Ce phénomène macabre est également très répandu dans un troisième pays capitaliste développé : le Japon. Selon plusieurs études, dans ce pays chaque année plusieurs centaines de milliers de japonais meurent dans l’isolement, sans que personne ne s’en aperçoive.

Ce phénomène funèbre, la population japonaise le nomme le kodokushi, autrement dit, la mort solitaire. Ainsi, dans le pays insulaire le plus densément peuplé du monde, des centaines de milliers de personnes meurent dans la solitude sociale et l’indifférence générale. Dans l’archipel nippon, le phénomène de mort solitaire touche majoritairement les personnes de plus de 65 ans. Or, près de 30 % de la population nippone a atteint cette tranche d’âge.

Pourtant, au Japon, il y a encore quelques années, la famille composée de plusieurs générations cohabitait sous le même toit. Aujourd’hui, la structure familiale traditionnelle a été éclatée. Et les personnes âgées vivent de plus en plus seules et isolées. Étant donné que pour les japonais leur emploi constitue souvent l’unique lien social, aussi toute perte du travail ou mise à la retraite a pour effet de les couper définitivement du monde.

Or, selon les estimations démographiques, le Japon comptera près de 40% de personnes âgées de plus de 65 ans en 2060. Ainsi, le nombre de kodokushi ne va pas cesser d’augmenter. Par ailleurs, avec le vieillissement de la population, combiné à la diminution du nombre de mariages et l’augmentation des divorces, les démographes prévoient que près de 8 millions de japonais vivront seuls en 2035. Ce qui entraînera un risque du nombre de kodokushi. Déjà, ce phénomène de société a généré la formation de « brigades de nettoyeurs », spécialisées dans le nettoyage d’appartements des kodokushi, les « morts solitaires », ces personnes dont on retrouve le corps des mois, voire des années, plus tard.

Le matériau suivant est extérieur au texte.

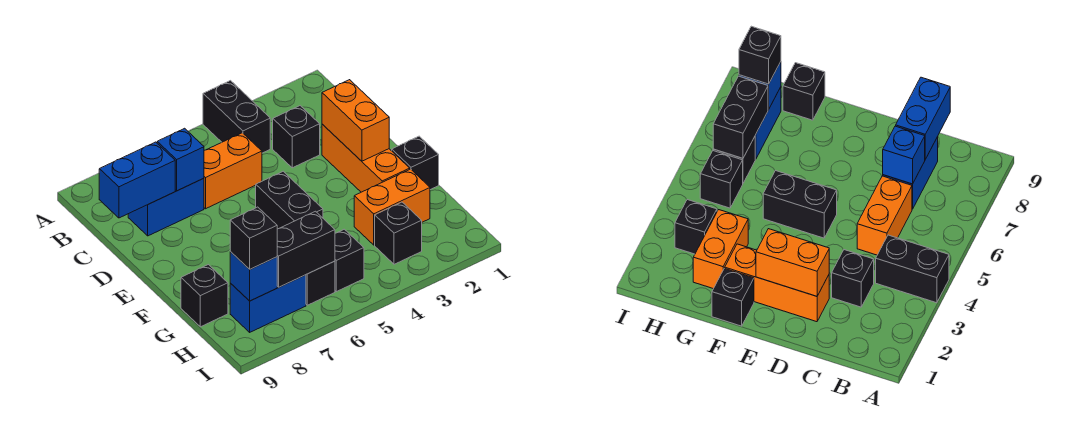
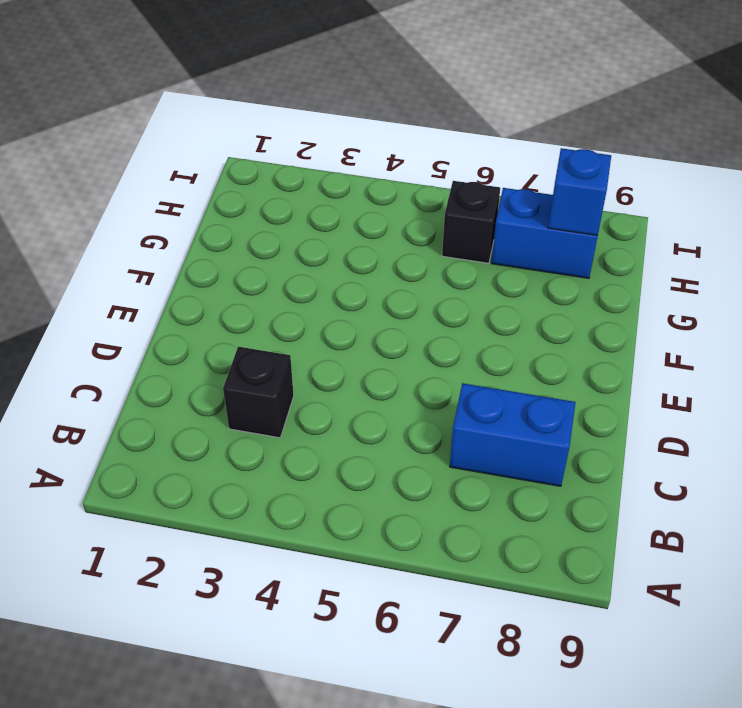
none -> black 1x2 brick [203,81,270,153]
none -> orange 1x2 brick [204,133,262,209]
none -> orange 1x3 brick [322,124,410,192]

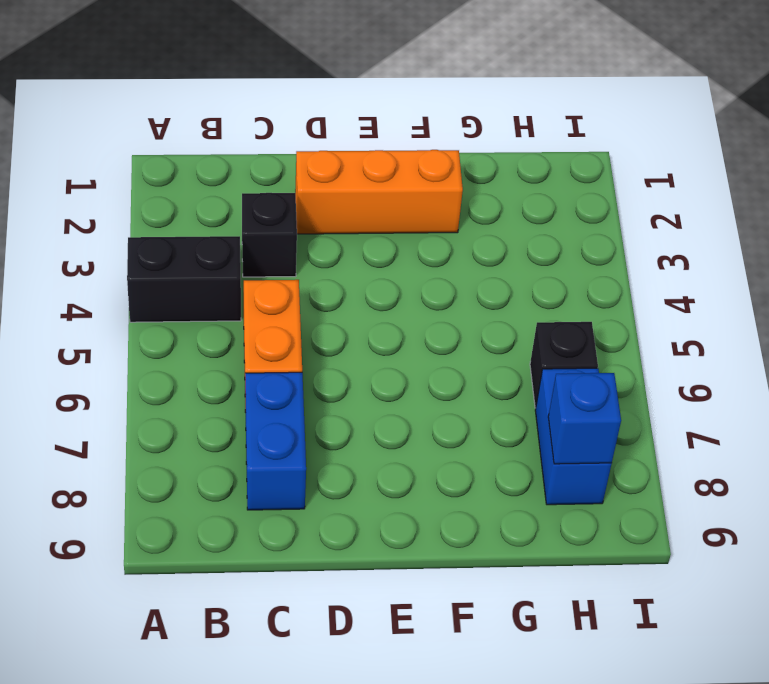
none -> black 1x2 brick [256,171,323,229]
none -> black 1x1 brick [392,136,439,190]
none -> orange 1x2 brick [354,169,430,245]

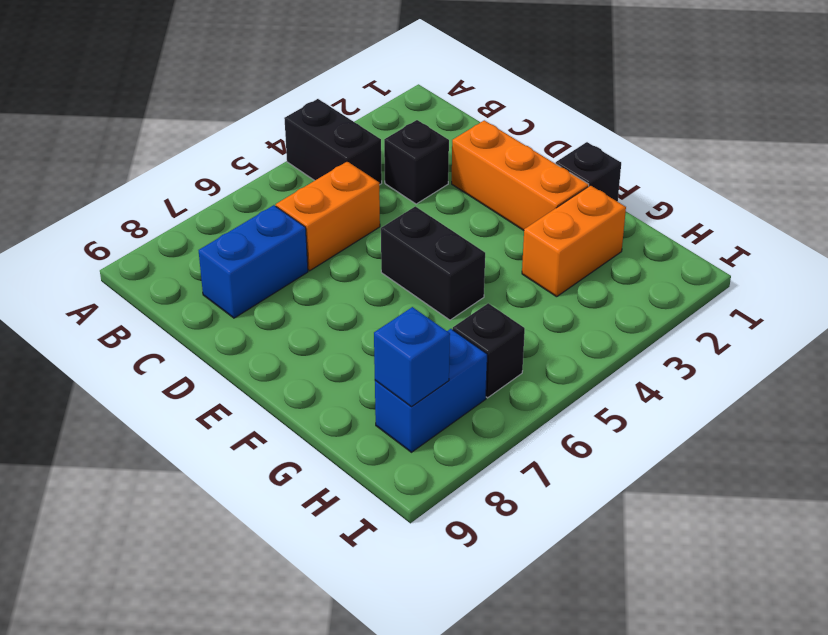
none -> black 1x1 brick [181,265,228,327]
none -> black 1x1 brick [375,202,422,264]
none -> black 1x1 brick [335,229,364,292]

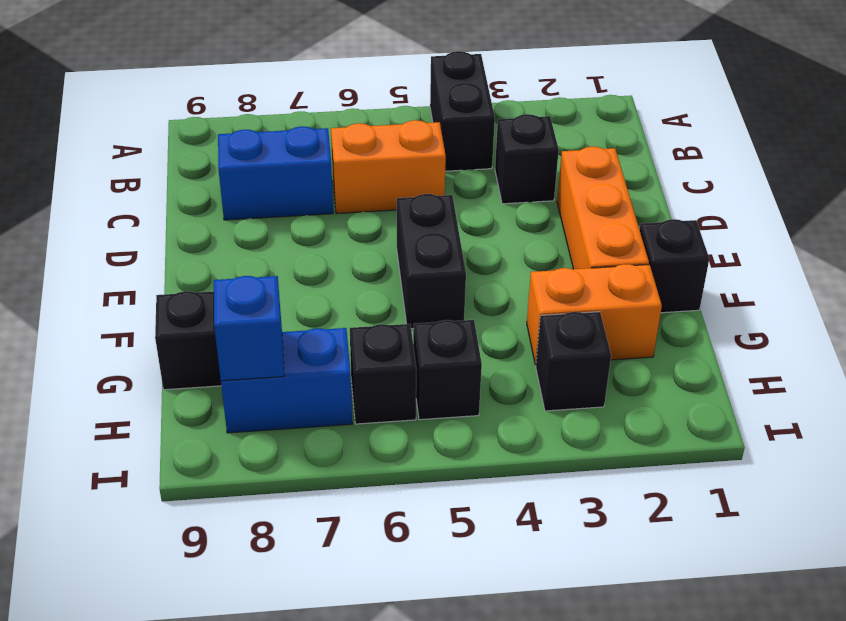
none -> blue 1x1 brick [157,128,204,191]
none -> blue 1x2 brick [99,142,175,218]
none -> orange 1x2 brick [322,80,389,161]

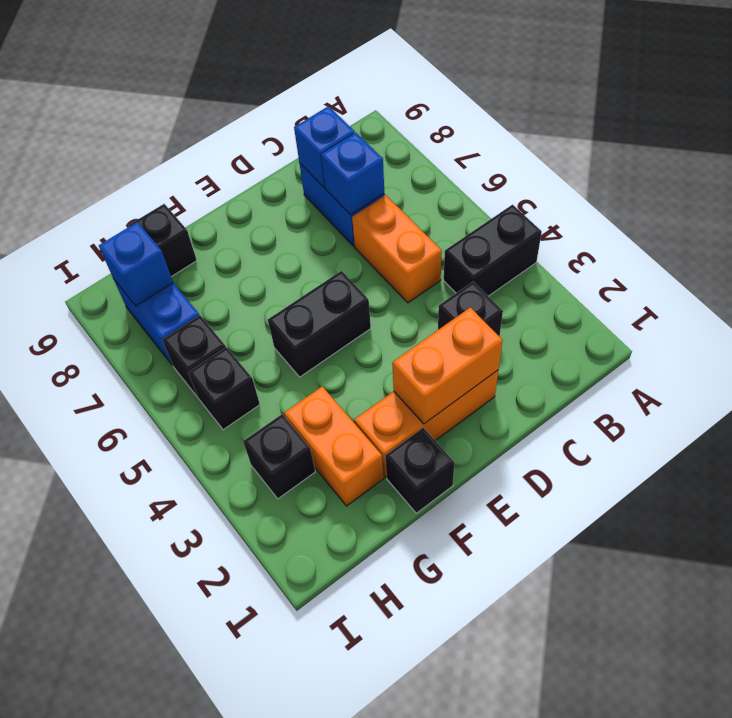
blue 1x1 brick [294,106,355,187] -> blue 1x2 brick [99,142,175,218]
none -> black 1x2 brick [277,211,335,287]
none -> black 1x1 brick [230,207,277,269]

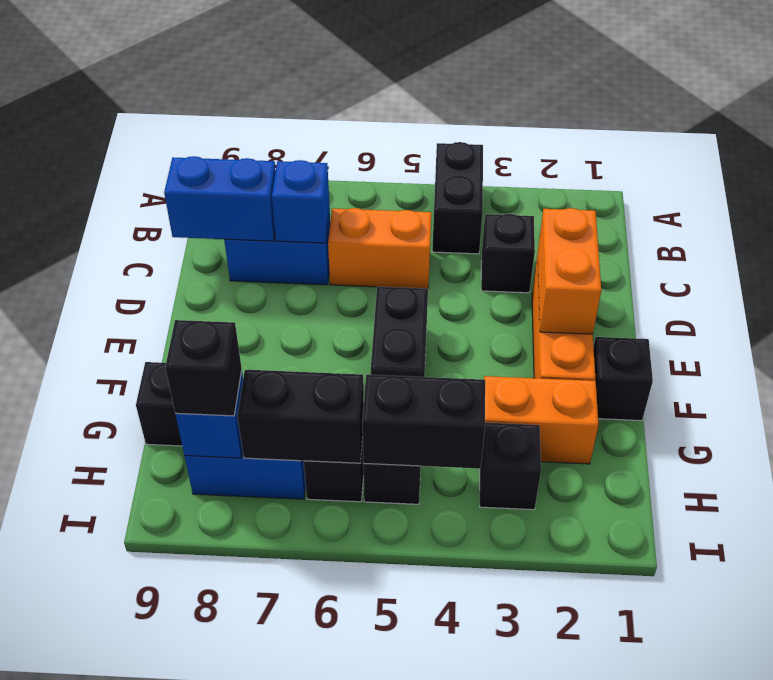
black 1x2 brick [362,375,485,469] -> none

Somme toute, dans les pays capitalistes occidentaux, de plus en plus de personnes vivent seules et recluses. Du fait de l’effritement des valeurs liées aux relations humaines, de la dislocation du réseau de voisinage, le nombre de personnes isolées qui ne voient ni famille ni amis explose.

Ainsi fonctionnent les sociétés cadavériques et véreuses occidentales, dévorées par l’individualisme et le chacun pour soi. Dans ces pays cada-véreux, la solitude est devenue l’unique trajectoire existentielle mortifère. Et la mort l’ultime moment de solitude.